Les services de réponse traditionnels ne vont pas jusqu’au bout
Un service de réponse humain coûte de 200 $ à 500 $ par mois et prend un message. Le client attend ensuite que Michel le rappelle. Le temps que Michel voie le message, Sarah a déjà réservé ailleurs.
Régler le problème sans embaucher un quart de soir
L’économie ne tient qu’avec une forme de solution bien précise : quelque chose qui répond à l’appel, qualifie l’urgence et fixe le rendez-vous — en direct, avant que l’appelant raccroche. Tout ce qui prend un message et le transmet perd l’appel.
C’est exactement le créneau d’une réceptionniste IA. Le calcul :
- Coût : un seul forfait à 18,99 $ par mois, sans frais par appel ni supplément en dehors des heures d’ouverture.
- Taux de captation des urgences de soirée : supérieur à celui d’un service de réponse humain, parce qu’il n’y a aucun délai de rappel. L’IA réserve la plage horaire pendant l’appel.
- Délai de rentabilité : pour une entreprise typique de plomberie ou de CVC de deux personnes, un seul appel d’urgence de soirée capté par mois paie l’année de service. Tout le reste est du gain.
Questions fréquentes
- Combien les clients paient-ils de plus pour un appel de service d’urgence en dehors des heures d’ouverture?
- De 1,5 à 2 fois le tarif normal, généralement. Un appel de plomberie de jour à 150-250 $ devient couramment 300-500 $ après 17 h et la fin de semaine. Le CVC et l’électricité affichent des primes semblables.
- Quel pourcentage des appels dans les métiers arrive en dehors des heures d’ouverture?
- Les sondages sectoriels situent le chiffre entre 35 et 45 % de tous les appels de service entrants.
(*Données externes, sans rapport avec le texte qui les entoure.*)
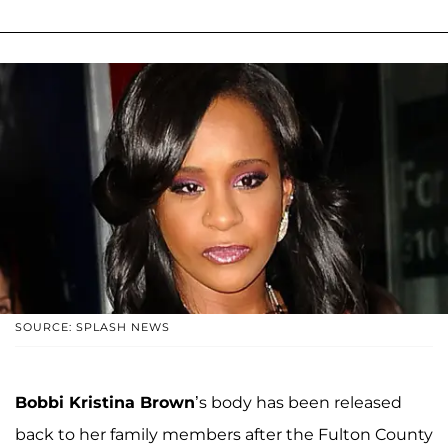
SOURCE: SPLASH NEWS
Bobbi Kristina Brown
’s body has been released
back to her family members after the Fulton County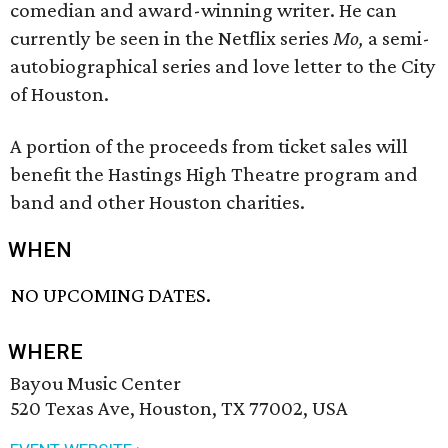
comedian and award-winning writer. He can
currently be seen in the Netflix series
Mo,
a semi-
autobiographical series and love letter to the City
of Houston.
A portion of the proceeds from ticket sales will
benefit the Hastings High Theatre program and
band and other Houston charities.
WHEN
NO UPCOMING DATES.
WHERE
Bayou Music Center
520 Texas Ave, Houston, TX 77002, USA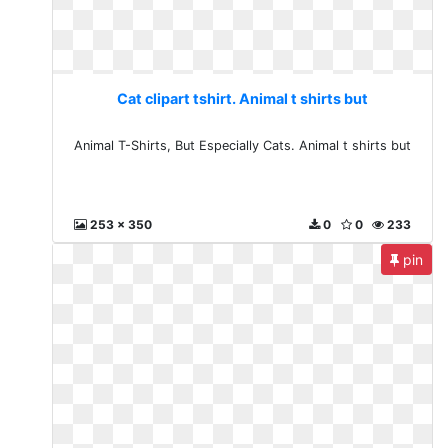
Cat clipart tshirt. Animal t shirts but
Animal T-Shirts, But Especially Cats. Animal t shirts but
253 x 350
0
0
233
pin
Les urgences penchent encore plus : environ 60 % des urgences de plomberie (tuyau éclaté, refoulement d’égout, absence d’eau chaude) surviennent en dehors du 9 à 5.
- Pourquoi ne puis-je pas simplement rediriger ma ligne d’affaires vers mon cellulaire?
- La plupart des travailleurs autonomes font exactement cela et manquent quand même la majorité des appels du soir — ils sont sur un autre chantier, avec un client, en train de souper, ou endormis. L’appel redirigé sonne dans le vide, le client raccroche et compose le numéro suivant.
- Les clients du soir acceptent-ils vraiment de réserver sans comparer les prix?
- Oui — bien plus que les appelants de jour. L’urgence est le signal d’achat. Un tuyau qui éclate à 23 h ne fait pas magasiner trois soumissions; le client veut que la première personne compétente qui répond s’engage sur une heure.
- Que fait une réceptionniste IA pendant un appel d’urgence en soirée que la boîte vocale ne fait pas?
- Elle répond dès la première sonnerie, qualifie l’urgence, propose une vraie plage horaire tirée de votre agenda en direct, fixe le rendez-vous et envoie une confirmation par texto — avant même que l’appelant ait le temps de composer le numéro du plombier suivant. La boîte vocale capte l’intention au mieux; l’IA capte la réservation.